Guerrilla Garden Ornaments
I can’t remember why I started pouring concrete into plastic skulls a couple months ago. I was in the garage, sorting screws, rearranging bicycles, lawn chairs and canoes. The bag of Portland Cement was shoved under a metal shelving unit I brought over from my last garage, but never put back together. My eyes went back and forth from the bag of cement to the plastic, Frankenstein head, Halloween bucket in the rafters, I spent the next couple weekends taking care of my urge to fill things with concrete. I filled Jell-o molds, pie tins and random plastic Halloween ornaments I found at the dollar store.There were moments when I thought I might be able to do something useful with them. I imagined creating ornate molds or beautiful, detailed blocks for retaining walls. I found a couple star shaped cake tins and thought about tearing out my asphalt driveway and replacing it with an intricate pattern of concrete stars. I live close to a creek and I’m sure the amount of toxic driveway runoff from my alley could be reduced if only there were a way I could convince all my neighbors to band together and protect the watershed by paying me to replace their driveways with a permeable star paver pattern. Actually, since the creek was dry most for most of the summer. I decided to put some of the concrete fish I made from an old tin mold in it, somebody carted them away the next day.

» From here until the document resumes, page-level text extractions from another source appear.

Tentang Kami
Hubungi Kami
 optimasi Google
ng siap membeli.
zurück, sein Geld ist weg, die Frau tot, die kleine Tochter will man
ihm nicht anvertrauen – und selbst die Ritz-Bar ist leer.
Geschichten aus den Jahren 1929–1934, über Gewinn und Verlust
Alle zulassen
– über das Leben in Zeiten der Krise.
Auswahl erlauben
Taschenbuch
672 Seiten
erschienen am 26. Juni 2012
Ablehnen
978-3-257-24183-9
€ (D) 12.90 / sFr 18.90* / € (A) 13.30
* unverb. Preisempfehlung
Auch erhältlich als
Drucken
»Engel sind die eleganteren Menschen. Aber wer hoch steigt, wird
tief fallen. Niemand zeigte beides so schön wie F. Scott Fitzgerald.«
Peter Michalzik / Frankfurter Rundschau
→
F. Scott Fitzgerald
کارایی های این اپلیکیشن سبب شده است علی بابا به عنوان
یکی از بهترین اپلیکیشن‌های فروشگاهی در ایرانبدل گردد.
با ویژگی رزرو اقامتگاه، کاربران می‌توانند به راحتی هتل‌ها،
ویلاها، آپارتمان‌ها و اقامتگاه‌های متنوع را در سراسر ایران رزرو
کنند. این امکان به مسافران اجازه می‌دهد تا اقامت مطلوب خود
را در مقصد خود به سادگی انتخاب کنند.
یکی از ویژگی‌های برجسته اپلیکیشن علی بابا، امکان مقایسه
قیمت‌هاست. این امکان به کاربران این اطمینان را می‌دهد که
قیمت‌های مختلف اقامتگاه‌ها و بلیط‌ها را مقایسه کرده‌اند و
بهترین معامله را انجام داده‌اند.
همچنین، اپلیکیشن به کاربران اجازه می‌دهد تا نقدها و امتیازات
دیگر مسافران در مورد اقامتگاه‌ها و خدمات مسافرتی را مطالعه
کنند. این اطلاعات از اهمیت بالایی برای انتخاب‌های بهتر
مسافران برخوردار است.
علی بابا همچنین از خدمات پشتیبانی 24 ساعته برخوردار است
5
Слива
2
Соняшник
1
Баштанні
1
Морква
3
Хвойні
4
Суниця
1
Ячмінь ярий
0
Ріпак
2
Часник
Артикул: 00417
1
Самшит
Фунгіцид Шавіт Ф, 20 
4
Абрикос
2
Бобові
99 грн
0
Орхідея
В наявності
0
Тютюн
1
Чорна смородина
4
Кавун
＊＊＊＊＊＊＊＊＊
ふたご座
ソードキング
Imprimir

In less than a month I had more than forty little garden ornaments and they were beginning to take up a space in the garage that I had hoped to clear out. I started giving them away. My next door neighbor was trying to get me to sell them in her garage sale, but I went out of town that weekend. I gave her one of my concrete feet and she stuck it in her garden. I asked the neighbor on the other side if he’d like a concrete ball I made from an old light fixture’s broken globe and he put it out in the alley next to his garage. I really liked seeing my little concrete things greeting me from the neighbor’s yards on my way home.I would have filled my own garden up, but for some reason the objects seem to clash with my landscaping. I’ve used a variety of broken concrete balusters, birdbath pedestals and decorative ornamentation from old buildings on a slope down to the sidewalk and for some reason shiny new concrete skulls, feet, fish and cake molds just didn’t look right among my found objects. I was coming home from the light rail station one sunny Saturday when I noticed a nice big tree hole from the sidewalk. It was just big enough for one on my concrete skulls. I still haven’t found the right tree holes for the other three or four skulls in my garage, but I have found nice little nooks, crannies and granny gardens for all my other pieces. I don’t think the neighbors mind. Some people have moved them to more prominent places in their garden.I may still get around to using the star Jell-o mold to make pavers for my drive or sidewalk next spring, but putting the things you make in other peoples yards can be almost as much fun as placing them in your own.